#### Text shown
= = = =

Less than 18% of the users churned.

`driving_days` vs. `activity_days`

Because both driving_days and activity_days represent counts of days over a month and they’re also closely related, you can plot them together on a single histogram. This will help to better understand how they relate to each other without having to scroll back and forth comparing histograms in two different places.

Plot a histogram that, for each day, has a bar representing the counts of driving_days and user_days.

Code

# Histogram
plt.figure(figsize=(12,4))
label=['driving days', 'activity days']
plt.hist([df['driving_days'], df['activity_days']],
         bins=range(0,33),
         label=label)
plt.xlabel('days')
plt.ylabel('count')
plt.legend()
plt.title('driving_days vs. activity_days');

As observed previously, this might seem counterintuitive. After all, why are there fewer people who didn’t use the app at all during the month and more people who didn’t drive at all during the month?

On the other hand, it could just be illustrative of the fact that, while these variables are related to each other, they’re not the same. People probably just open the app more than they use the app to drive—perhaps to check drive times or route information, to update settings, or even just by mistake.

Nonetheless, it might be worthwile to contact the data team at Waze to get more information about this, especially because it seems that the number of days in the month is not the same between variables.

= = = =

#### Supplied entries
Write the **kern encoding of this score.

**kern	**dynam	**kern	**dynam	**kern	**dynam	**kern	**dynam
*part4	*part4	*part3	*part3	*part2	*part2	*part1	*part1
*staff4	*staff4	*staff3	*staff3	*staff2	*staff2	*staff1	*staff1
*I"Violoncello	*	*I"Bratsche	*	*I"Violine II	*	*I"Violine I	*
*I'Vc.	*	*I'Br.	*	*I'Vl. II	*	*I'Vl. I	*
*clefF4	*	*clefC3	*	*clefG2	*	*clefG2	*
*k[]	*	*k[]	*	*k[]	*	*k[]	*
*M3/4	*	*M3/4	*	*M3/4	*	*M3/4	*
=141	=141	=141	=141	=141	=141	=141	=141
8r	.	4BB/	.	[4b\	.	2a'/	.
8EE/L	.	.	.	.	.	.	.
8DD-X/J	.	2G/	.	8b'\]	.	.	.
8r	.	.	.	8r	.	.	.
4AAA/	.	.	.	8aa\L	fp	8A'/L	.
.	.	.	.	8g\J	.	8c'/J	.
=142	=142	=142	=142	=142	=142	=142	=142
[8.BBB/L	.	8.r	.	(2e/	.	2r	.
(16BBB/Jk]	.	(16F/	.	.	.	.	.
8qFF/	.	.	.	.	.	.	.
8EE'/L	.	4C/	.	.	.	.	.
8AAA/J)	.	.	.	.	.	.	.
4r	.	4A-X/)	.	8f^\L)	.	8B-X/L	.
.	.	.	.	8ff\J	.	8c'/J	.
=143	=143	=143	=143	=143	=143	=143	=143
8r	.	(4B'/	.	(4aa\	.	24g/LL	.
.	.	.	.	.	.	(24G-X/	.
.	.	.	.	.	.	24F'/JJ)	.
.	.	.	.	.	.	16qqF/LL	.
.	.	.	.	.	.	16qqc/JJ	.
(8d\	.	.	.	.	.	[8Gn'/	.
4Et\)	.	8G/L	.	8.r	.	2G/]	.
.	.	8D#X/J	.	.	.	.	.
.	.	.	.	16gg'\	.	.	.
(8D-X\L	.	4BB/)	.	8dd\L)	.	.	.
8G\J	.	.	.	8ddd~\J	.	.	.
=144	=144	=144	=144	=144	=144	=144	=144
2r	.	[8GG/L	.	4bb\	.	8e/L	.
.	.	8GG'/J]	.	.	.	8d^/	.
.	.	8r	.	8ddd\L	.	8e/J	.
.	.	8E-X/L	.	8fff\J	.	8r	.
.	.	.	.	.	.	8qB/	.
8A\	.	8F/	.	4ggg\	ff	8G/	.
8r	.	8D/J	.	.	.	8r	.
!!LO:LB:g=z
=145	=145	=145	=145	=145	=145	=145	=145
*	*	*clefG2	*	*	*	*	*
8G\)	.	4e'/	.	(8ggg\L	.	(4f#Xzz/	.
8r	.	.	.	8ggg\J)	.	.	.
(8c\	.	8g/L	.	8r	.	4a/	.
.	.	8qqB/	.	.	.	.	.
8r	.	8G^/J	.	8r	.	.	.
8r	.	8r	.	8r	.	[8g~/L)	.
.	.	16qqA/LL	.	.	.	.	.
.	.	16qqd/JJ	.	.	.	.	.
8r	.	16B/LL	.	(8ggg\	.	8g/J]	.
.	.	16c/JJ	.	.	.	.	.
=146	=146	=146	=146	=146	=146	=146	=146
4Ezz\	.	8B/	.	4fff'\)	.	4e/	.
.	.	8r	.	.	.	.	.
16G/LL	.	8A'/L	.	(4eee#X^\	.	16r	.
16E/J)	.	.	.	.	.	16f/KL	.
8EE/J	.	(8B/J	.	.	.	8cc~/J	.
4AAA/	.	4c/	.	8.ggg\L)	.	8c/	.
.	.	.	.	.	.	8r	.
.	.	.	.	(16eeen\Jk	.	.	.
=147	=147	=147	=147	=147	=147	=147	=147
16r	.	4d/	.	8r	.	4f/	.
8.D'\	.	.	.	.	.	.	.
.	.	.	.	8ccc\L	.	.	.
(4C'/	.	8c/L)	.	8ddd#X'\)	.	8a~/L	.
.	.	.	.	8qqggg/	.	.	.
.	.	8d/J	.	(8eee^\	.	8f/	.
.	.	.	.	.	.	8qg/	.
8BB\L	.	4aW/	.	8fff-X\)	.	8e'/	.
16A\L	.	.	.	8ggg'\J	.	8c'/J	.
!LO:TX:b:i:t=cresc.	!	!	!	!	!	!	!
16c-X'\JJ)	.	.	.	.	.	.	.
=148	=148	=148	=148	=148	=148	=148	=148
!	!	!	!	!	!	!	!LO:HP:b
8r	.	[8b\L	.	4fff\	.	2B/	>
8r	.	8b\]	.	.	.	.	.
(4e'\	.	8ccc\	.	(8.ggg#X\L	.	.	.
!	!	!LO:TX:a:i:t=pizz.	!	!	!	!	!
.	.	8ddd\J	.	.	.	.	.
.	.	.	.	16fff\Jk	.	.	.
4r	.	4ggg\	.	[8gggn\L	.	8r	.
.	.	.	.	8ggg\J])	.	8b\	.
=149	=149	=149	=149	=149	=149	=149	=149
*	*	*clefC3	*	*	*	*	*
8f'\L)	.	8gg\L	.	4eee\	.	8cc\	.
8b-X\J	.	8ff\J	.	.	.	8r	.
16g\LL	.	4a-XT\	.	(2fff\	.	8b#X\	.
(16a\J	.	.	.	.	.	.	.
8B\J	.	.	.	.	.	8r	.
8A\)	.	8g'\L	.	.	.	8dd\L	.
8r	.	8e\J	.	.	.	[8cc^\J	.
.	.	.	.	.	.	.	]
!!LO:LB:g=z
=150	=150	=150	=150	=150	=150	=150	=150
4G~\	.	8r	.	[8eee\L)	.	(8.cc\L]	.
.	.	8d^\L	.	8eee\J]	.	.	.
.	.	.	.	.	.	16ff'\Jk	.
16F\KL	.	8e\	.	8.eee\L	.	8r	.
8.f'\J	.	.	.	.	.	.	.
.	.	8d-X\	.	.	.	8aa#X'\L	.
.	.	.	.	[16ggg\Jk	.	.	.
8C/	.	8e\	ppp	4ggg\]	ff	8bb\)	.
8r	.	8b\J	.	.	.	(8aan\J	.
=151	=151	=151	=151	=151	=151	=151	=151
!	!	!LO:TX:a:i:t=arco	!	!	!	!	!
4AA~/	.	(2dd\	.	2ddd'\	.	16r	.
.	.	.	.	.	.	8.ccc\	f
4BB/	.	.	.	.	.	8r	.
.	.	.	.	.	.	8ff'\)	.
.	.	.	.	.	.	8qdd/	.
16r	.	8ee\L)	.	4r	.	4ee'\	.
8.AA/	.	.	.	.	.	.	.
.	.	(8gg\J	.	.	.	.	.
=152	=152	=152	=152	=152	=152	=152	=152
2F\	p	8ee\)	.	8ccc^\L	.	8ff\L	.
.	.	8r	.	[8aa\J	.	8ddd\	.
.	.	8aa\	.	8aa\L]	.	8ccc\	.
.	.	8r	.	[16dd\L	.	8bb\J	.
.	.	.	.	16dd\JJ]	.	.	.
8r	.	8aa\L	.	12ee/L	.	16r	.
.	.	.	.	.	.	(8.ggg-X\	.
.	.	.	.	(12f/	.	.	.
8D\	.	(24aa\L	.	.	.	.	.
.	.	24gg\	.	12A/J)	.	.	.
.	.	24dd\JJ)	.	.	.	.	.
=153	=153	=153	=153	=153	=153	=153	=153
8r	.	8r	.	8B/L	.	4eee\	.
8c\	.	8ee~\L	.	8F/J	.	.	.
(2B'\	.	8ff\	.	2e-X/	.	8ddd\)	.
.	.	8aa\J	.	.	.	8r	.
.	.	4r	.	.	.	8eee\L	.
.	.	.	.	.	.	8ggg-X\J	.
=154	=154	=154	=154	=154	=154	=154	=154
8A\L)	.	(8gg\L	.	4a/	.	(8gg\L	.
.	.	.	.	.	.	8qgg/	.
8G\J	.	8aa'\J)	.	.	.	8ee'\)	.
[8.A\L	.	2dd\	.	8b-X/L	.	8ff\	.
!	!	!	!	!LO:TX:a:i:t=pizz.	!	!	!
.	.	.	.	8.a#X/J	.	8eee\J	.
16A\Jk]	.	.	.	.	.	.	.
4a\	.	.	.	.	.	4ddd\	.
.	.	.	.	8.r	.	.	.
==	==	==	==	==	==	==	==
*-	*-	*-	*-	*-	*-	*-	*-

= = = =

#### Actions to take
A - Gather every line of the rows that contains the string "kern".
B - Extend the passage on driving days versus activity days, picking up after its final sentence.
The text and the rows have nothing to do with each other.

#### Answers by task
A -
Write the **kern encoding of this score.
**kern	**dynam	**kern	**dynam	**kern	**dynam	**kern	**dynam

B -
Confirm the maximum number of days for each variable—driving_days and activity_days.

Code

print(df['driving_days'].max())
print(df['activity_days'].max())

30
31

It’s true. Although it’s possible that not a single user drove all 31 days of the month, it’s highly unlikely, considering there are 15,000 people represented in the dataset.

One other way to check the validity of these variables is to plot a simple scatter plot with the x-axis representing one variable and the y-axis representing the other.

Code

# Scatter plot
sns.scatterplot(data=df, x='driving_days', y='activity_days')
plt.title('driving_days vs. activity_days')
plt.plot([0,31], [0,31], color='red', linestyle='--');

Notice that there is a theoretical limit. If you use the app to drive, then by definition it must count as a day-use as well. In other words, you cannot have more drive-days than activity-days. None of the samples in this data violate this rule, which is good.

Retention by device

Plot a histogram that has four bars—one for each device-label combination—to show how many iPhone users were retained/churned and how many Android users were retained/churned.

Code

# Histogram
plt.figure(figsize=(5,4))
ax = sns.histplot(data=df,
             x='device',
             hue='label',
             multiple='dodge',
             shrink=0.9
             )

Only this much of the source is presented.